The European Central Bank, ECB has announced an ambitious new stimulus package in a bid to tackle sluggish growth and persistently low inflation in the eurozone, triggering a furious response from US president Donald Trump.
Although he unveiled a broad range of easing policies, ECB president Mario Draghi warned eurozone governments that the central bank could not remedy the bloc’s darkening economic outlook on its own. He urged them to loosen the purse strings, saying: “Now is the time for fiscal policy to take charge.”
At a meeting of its governing council in Frankfurt on Thursday, the ECB cut its deposit rate from minus 0.4 per cent to a new record low of minus 0.5 per cent. The bank will also restart its quantitative easing (QE) programme, buying €20bn of bonds every month from November. It eased lending terms for eurozone banks and offered them tiered interest rates in a bid to ease the pressure on their lending margins.
It is the first time the ECB has cut rates since March 2016; the resumption of QE revives a bond- buying programme that the ECB paused last December after buying €2.6tn of bonds.
Mr Trump responded by reiterating his complaint that the ECB was attempting to devalue the euro.
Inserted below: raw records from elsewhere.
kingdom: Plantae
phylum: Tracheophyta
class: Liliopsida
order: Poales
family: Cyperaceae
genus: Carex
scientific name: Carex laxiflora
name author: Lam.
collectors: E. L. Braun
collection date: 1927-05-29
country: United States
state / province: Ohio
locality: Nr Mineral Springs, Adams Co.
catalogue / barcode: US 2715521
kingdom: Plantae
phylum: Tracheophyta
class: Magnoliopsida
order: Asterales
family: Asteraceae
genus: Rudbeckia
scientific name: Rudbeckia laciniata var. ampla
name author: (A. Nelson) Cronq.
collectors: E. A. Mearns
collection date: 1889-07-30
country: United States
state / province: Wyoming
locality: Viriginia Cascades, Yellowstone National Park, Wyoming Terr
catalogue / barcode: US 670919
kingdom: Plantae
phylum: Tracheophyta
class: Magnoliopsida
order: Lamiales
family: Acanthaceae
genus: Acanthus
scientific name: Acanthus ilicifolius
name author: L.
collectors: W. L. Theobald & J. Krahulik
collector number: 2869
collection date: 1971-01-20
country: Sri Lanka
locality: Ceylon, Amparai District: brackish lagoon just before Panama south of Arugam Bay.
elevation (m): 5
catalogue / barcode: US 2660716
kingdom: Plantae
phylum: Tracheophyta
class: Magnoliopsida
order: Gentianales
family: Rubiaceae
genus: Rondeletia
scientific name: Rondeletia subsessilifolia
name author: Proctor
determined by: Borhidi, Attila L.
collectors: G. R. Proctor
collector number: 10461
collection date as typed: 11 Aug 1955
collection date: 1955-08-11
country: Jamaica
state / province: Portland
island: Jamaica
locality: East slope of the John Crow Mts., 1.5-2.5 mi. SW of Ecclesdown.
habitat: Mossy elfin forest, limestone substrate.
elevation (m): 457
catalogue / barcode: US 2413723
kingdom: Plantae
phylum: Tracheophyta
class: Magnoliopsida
“European Central Bank acting quickly,” Mr Trump tweeted. “They are trying, and succeeding, in depreciating the euro against the VERY strong dollar, hurting US exports . . . And the Fed sits, and sits, and sits. They get paid to borrow money, while we are paying interest!”.
Mr Draghi, who will finish his eight- year term as ECB president and hand over to Christine Lagarde at the end of October, responded by saying: “We have a mandate. We pursue price stability. And we don’t target exchange rates. Period.”
The eurozone faced “more protracted weakness” than previously thought, resulting mainly from the global trade slowdown, he said. The ECB cut its forecast for growth in the 19- member single currency zone this year by 10 basis points to 1.1 per cent, and by 20 bps to 1.2 per cent for 2020.
It also lowered its forecast for inflation by 10 bps to 1.2 per cent this year, and by 40 bps 1.0 per cent next year. In response, the ECB signalled that interest rates would stay lower for longer than it previously expected, changing its forward guidance. It had previously said that interest rates would not rise before mid-2020.
The decision by the ECB initially pushed the euro lower, but that was shortlived. Within hours, the currency was sitting 0.3 per cent higher on the day against the dollar, at $1.104.